As he drove to Mad Medico's place that afternoon Ikem turned over and over in his mind one particular aspect of the visit of the taxi-driver and his friend--how it seemed so important to him to explain his failure to recognize an admired "personality" like Ikem; and how adroitly he had shifted the guilt for this failure round to the very same object of admiration for driving a battered old Datsun instead of a Mercedes and for driving with his own hands instead of sitting in the owner's corner and being driven. So in the midst of all their fulsome and perfectly sincere praise of Ikem those two also managed to sneak in a couple of body-blows.Ikem could understand well enough the roots of the paradox in which a man's personal choice to live simply without such trimmings as chauffeurs could stamp him not as a modest and exemplary citizen but as a mean-minded miser denying a livelihood to one unemployed driver out of hundreds and thousands roaming the streets--a paradox so perverse in its implications as to justify the call for the total dismantling of the grotesque world in which it grows--and flourishes.
But even in such a world how does one begin to explain the downtrodden drivers' wistful preference for a leader driving not like themselves in a battered and sputtering vehicle but differently, stylishly in a Mercedes and better still with another downtrodden person like themselves for a chauffeur?
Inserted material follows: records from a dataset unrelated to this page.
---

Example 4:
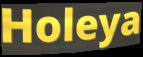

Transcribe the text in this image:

Holeya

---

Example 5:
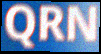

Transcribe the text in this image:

QRN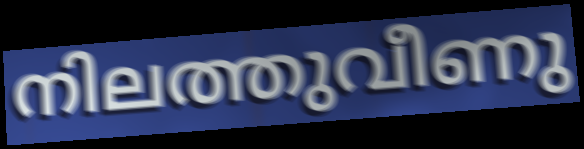
നിലത്തുവീണു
Perhaps a root-and-branch attack would cure that diseased tolerance too, a tolerance verging on admiration by the trudging-jigger-toed oppressed for the Mercedes-Benz-driving, private-jet-flying, luxury-yacht-cruising oppressor. And insistence by the oppressed that his oppression be performed in style!
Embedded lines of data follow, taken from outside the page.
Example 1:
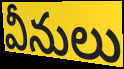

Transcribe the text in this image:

వీనులు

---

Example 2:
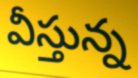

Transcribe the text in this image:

వీస్తున్న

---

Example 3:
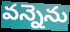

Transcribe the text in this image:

వన్నెను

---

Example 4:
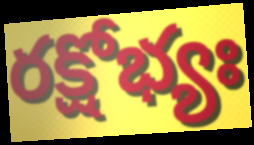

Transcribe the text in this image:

రక్షోభ్యః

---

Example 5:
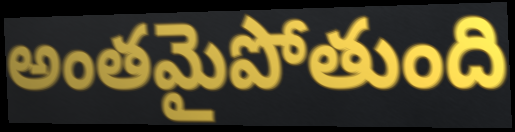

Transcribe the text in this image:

అంతమైపోతుంది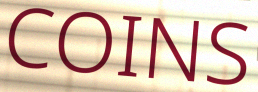
COINS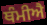
ਥੰਮੀਐ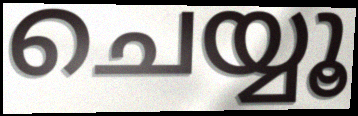
ചെയ്യൂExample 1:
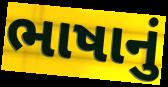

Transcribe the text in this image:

ભાષાનું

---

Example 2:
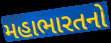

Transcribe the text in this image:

મહાભારતનો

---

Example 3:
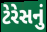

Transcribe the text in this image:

ટેરેસનું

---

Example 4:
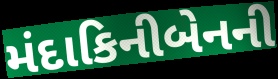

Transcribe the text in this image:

મંદાકિનીબેનની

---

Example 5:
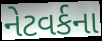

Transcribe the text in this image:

નેટવર્કના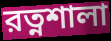
রত্নশালাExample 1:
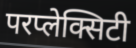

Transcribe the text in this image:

परप्लेक्सिटी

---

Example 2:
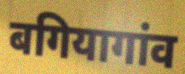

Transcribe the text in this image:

बगियागांव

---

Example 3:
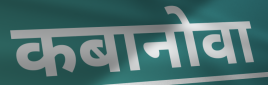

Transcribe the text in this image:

कबानोवा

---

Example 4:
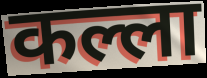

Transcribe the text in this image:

कल्ला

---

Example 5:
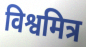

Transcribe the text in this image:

विश्वमित्र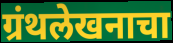
ग्रंथलेखनाचाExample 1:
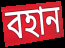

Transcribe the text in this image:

বহান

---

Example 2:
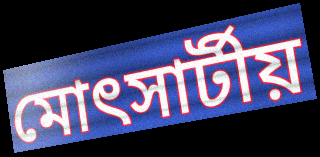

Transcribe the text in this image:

মোৎসার্টীয়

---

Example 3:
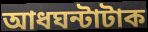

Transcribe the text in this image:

আধঘন্টাটাক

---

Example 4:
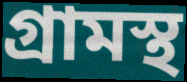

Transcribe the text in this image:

গ্রামস্থ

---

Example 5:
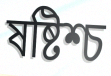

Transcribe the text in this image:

ষষ্টিশ্চ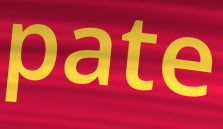
pate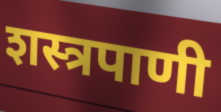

What half-way measures could hope to cure that? NO, it had to be full measure, pressed down and flowing over! Except that in dictatorships of the proletariat where roots have already been dug up and branches hacked away, an atavistic tolerance seems to linger, quite unexpectedly, for the stylishness of dachas and special shops etc. etc., for the revolutionary elite. Therefore what is at issue in all this may not be systems after all but a basic human failing that may not only be alleviated by a good spread of general political experience, slow of growth and obstinately patient like the young tree planted by David Diop on the edge of the primeval desert just before the year of wonders in which Africa broke out so spectacularly in a rash of independent nation states! (127-128)
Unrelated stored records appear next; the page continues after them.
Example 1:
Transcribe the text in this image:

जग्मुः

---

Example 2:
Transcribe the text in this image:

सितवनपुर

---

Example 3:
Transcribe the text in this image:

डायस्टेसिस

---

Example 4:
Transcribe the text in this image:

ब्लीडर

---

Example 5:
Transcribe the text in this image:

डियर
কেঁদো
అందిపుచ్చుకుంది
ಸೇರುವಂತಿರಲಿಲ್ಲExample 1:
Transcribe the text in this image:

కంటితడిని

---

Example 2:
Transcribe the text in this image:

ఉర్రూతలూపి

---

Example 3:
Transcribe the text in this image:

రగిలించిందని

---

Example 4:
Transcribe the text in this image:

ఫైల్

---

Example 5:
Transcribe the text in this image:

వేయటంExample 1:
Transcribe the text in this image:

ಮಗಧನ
Ikem finds that he cannot fathom the massive changes necessary at all levels of society to prevent people from supporting social systems that oppress them. His remarks make me wonder if such changes could occur. Must revolution mean only that people will always be circulating around in order to fill the roles of the oppressor and the oppressed? Is there anything in between? Or beyond? As I have said, one of the messages of postcolonial authors, in their project to educate people on the complexity of relationships and power dynamics, is that the responsibility for the existing power structure is shared by all, and that getting rid of "the bad guys" does not purge the society of unwanted ideologies. Can we face this responsibility? Does it render us paralyzed, in the fear that we are hurting our own cause? How would people relate to one another if the roles of dominant and dominated were to disappear?